[YOUR OBJECTIVE]: The answer is the number of lines in the data that contain the word "Салат"; give it alone.

[SUPPLIED INFORMATION]:
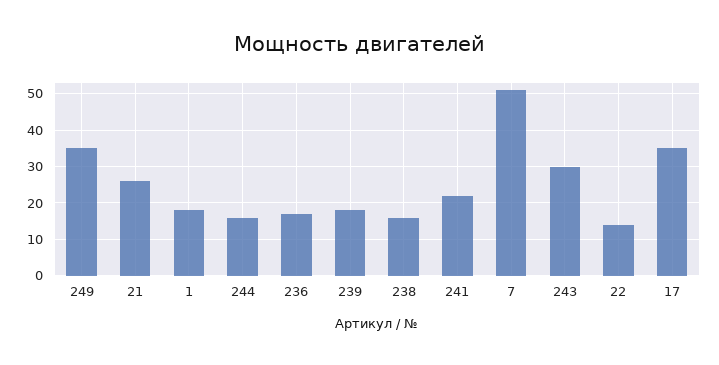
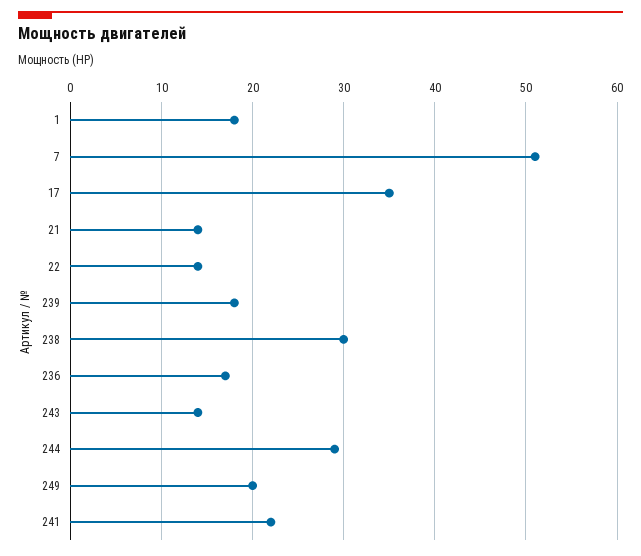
  {
-   "249": 35,
+   "249": 20,
-   "21": 25,
+   "21": 14,
    "1": 18,
-   "244": 15,
+   "244": 29,
    "236": 17,
    "239": 18,
-   "238": 15,
+   "238": 30,
    "241": 22,
    "7": 51,
-   "243": 30,
+   "243": 14,
    "22": 14,
    "17": 35
  }

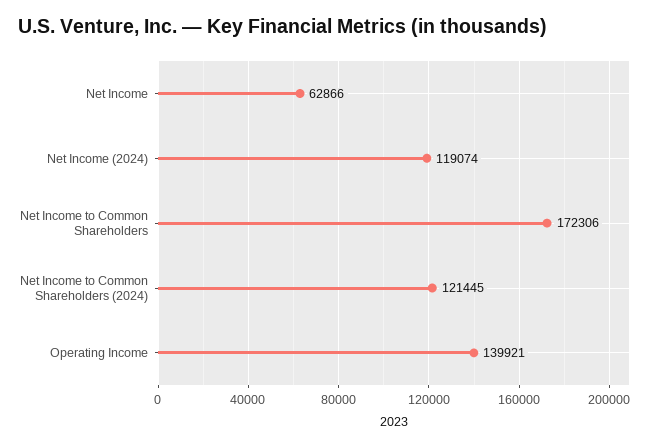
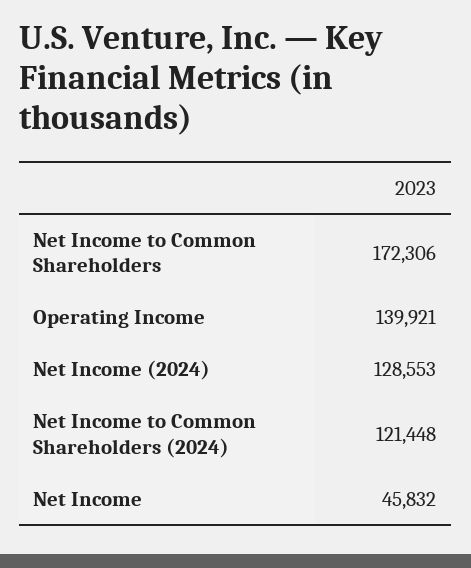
  {
-   "Net Income": 62866,
+   "Net Income": 45832,
-   "Net Income (2024)": 119074,
+   "Net Income (2024)": 128553,
    "Net Income to Common Shareholders": 172306,
-   "Net Income to Common Shareholders (2024)": 121445,
+   "Net Income to Common Shareholders (2024)": 121448,
    "Operating Income": 139921
  }

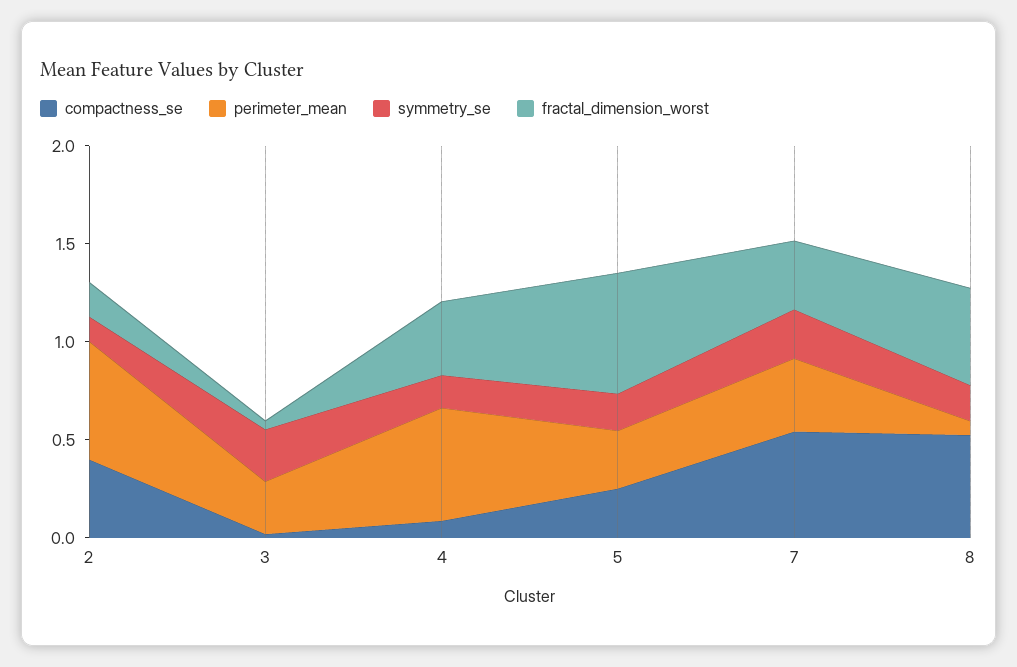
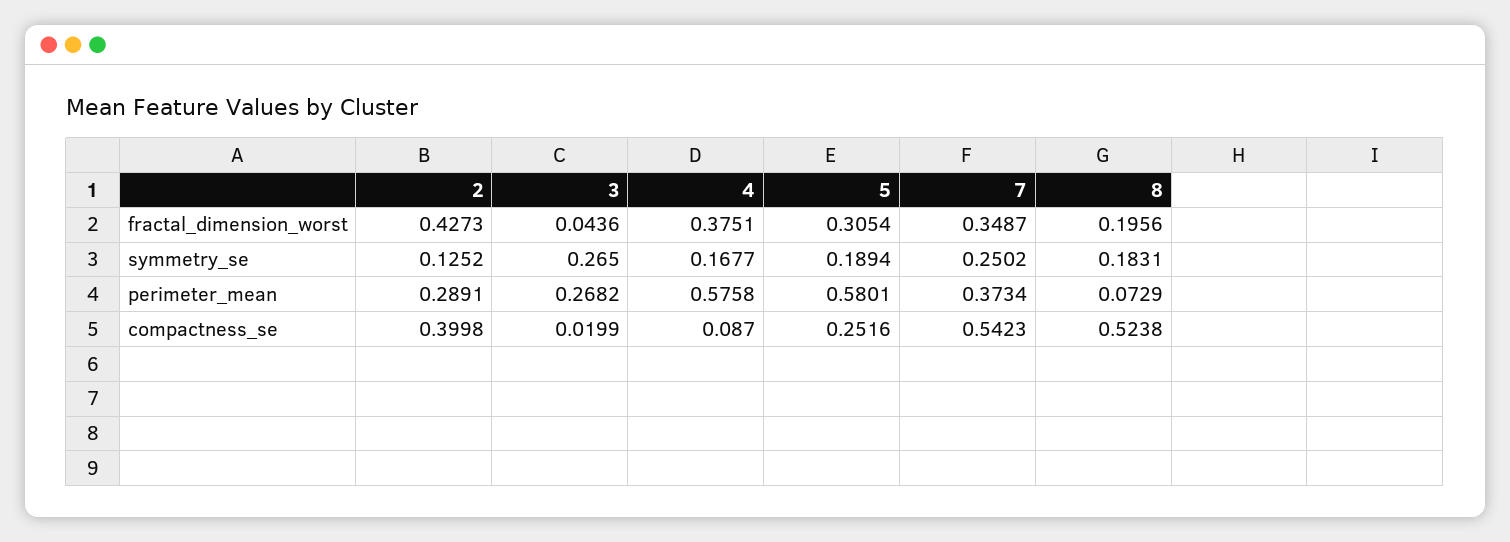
  {
    "compactness_se": {
      "2": 0.3998,
      "3": 0.0199,
      "4": 0.087,
      "5": 0.2516,
      "7": 0.5423,
      "8": 0.5238
    },
    "perimeter_mean": {
-     "2": 0.6,
+     "2": 0.2891,
      "3": 0.2682,
      "4": 0.5758,
-     "5": 0.3,
+     "5": 0.5801,
      "7": 0.3734,
      "8": 0.0729
    },
    "symmetry_se": {
      "2": 0.1252,
      "3": 0.265,
      "4": 0.1677,
      "5": 0.1894,
      "7": 0.2502,
      "8": 0.1831
    },
    "fractal_dimension_worst": {
-     "2": 0.2,
+     "2": 0.4273,
      "3": 0.0436,
      "4": 0.3751,
-     "5": 0.6,
+     "5": 0.3054,
      "7": 0.3487,
-     "8": 0.5
+     "8": 0.1956
    }
  }

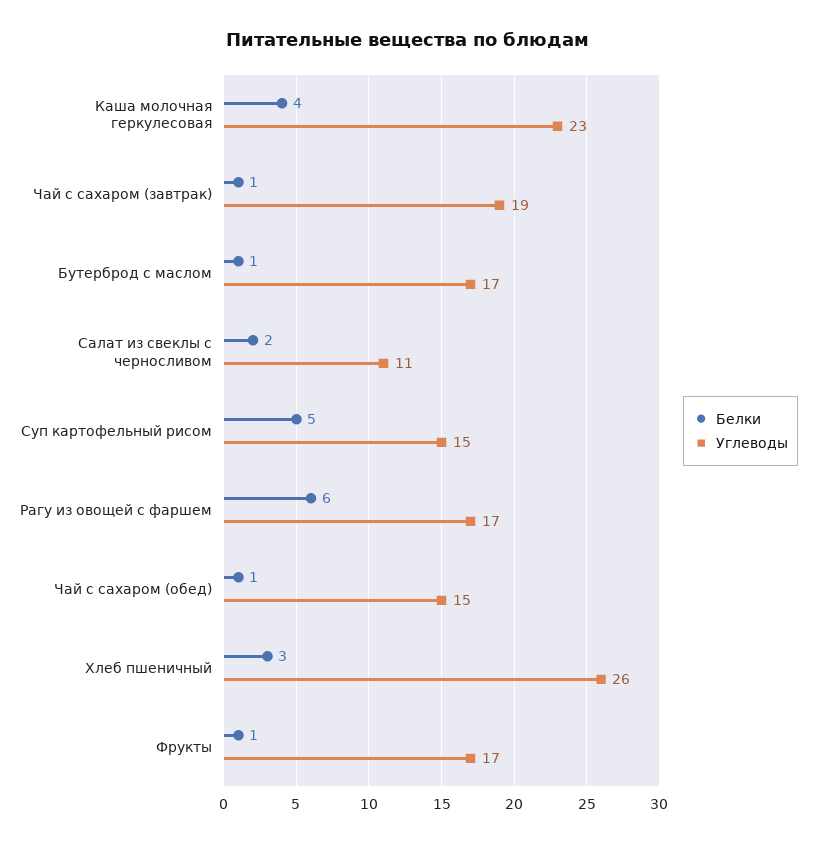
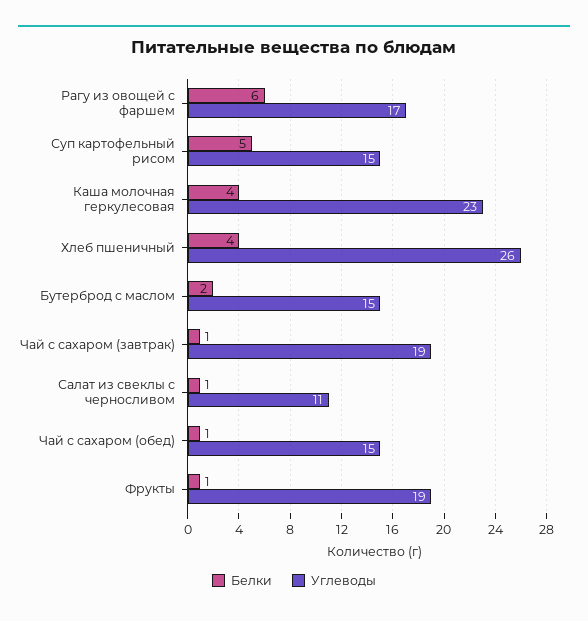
  {
    "Белки": {
      "Каша молочная геркулесовая": 4,
      "Чай с сахаром (завтрак)": 1,
-     "Бутерброд с маслом": 1,
+     "Бутерброд с маслом": 2,
-     "Салат из свеклы с черносливом": 2,
+     "Салат из свеклы с черносливом": 1,
      "Суп картофельный рисом": 5,
      "Рагу из овощей с фаршем": 6,
      "Чай с сахаром (обед)": 1,
-     "Хлеб пшеничный": 3,
+     "Хлеб пшеничный": 4,
      "Фрукты": 1
    },
    "Углеводы": {
      "Каша молочная геркулесовая": 23,
      "Чай с сахаром (завтрак)": 19,
-     "Бутерброд с маслом": 17,
+     "Бутерброд с маслом": 15,
      "Салат из свеклы с черносливом": 11,
      "Суп картофельный рисом": 15,
      "Рагу из овощей с фаршем": 17,
      "Чай с сахаром (обед)": 15,
      "Хлеб пшеничный": 26,
-     "Фрукты": 17
+     "Фрукты": 19
    }
  }

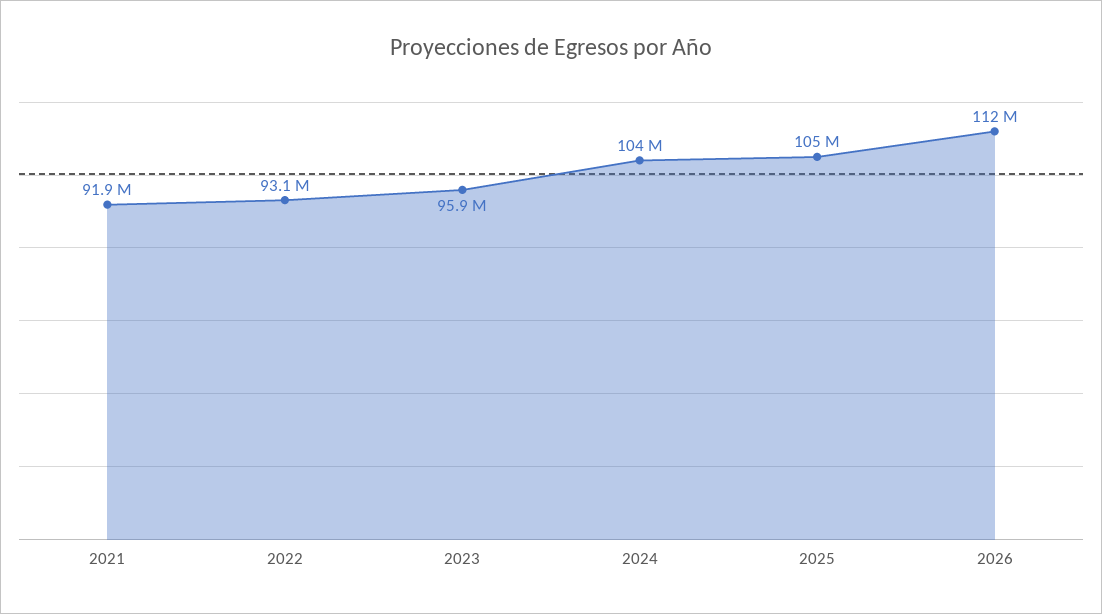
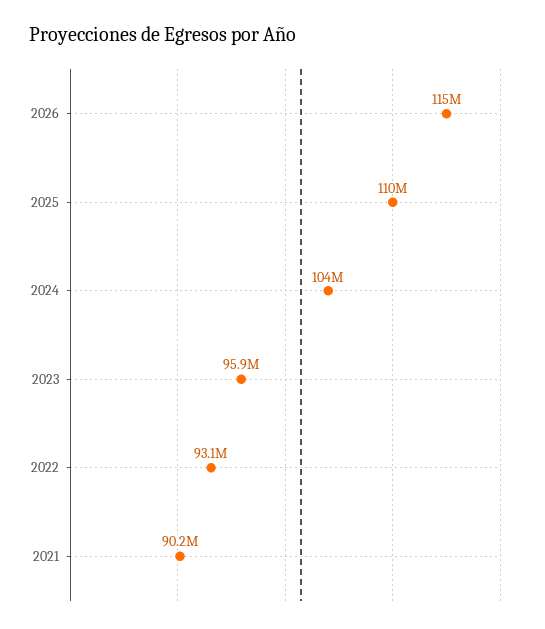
  {
-   "2021": 91900000,
+   "2021": 90200000,
    "2022": 93100000,
    "2023": 95900000,
    "2024": 104000000,
-   "2025": 105000000,
+   "2025": 110000000,
-   "2026": 112000000
+   "2026": 115000000
  }

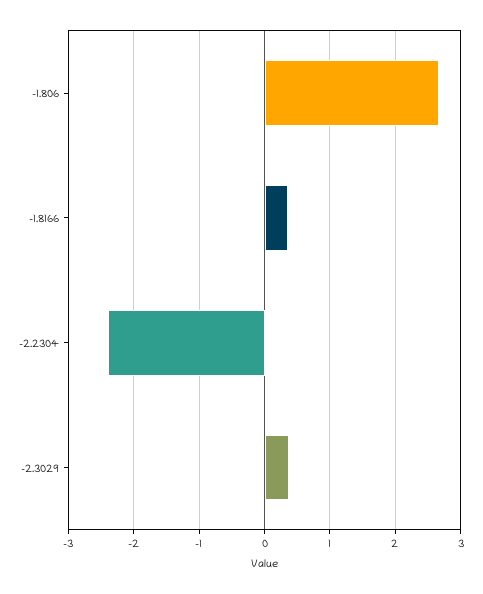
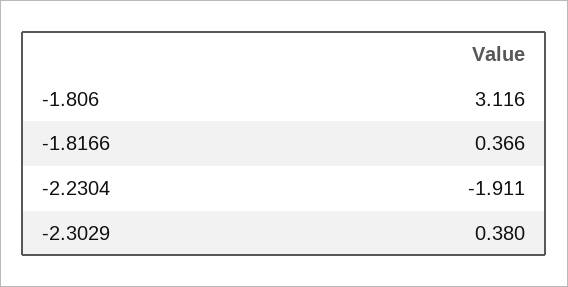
  {
-   "-1.806": 2.7,
+   "-1.806": 3.116,
    "-1.8166": 0.366,
-   "-2.2304": -2.4,
+   "-2.2304": -1.911,
    "-2.3029": 0.38
  }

[ANSWER BOX]: 3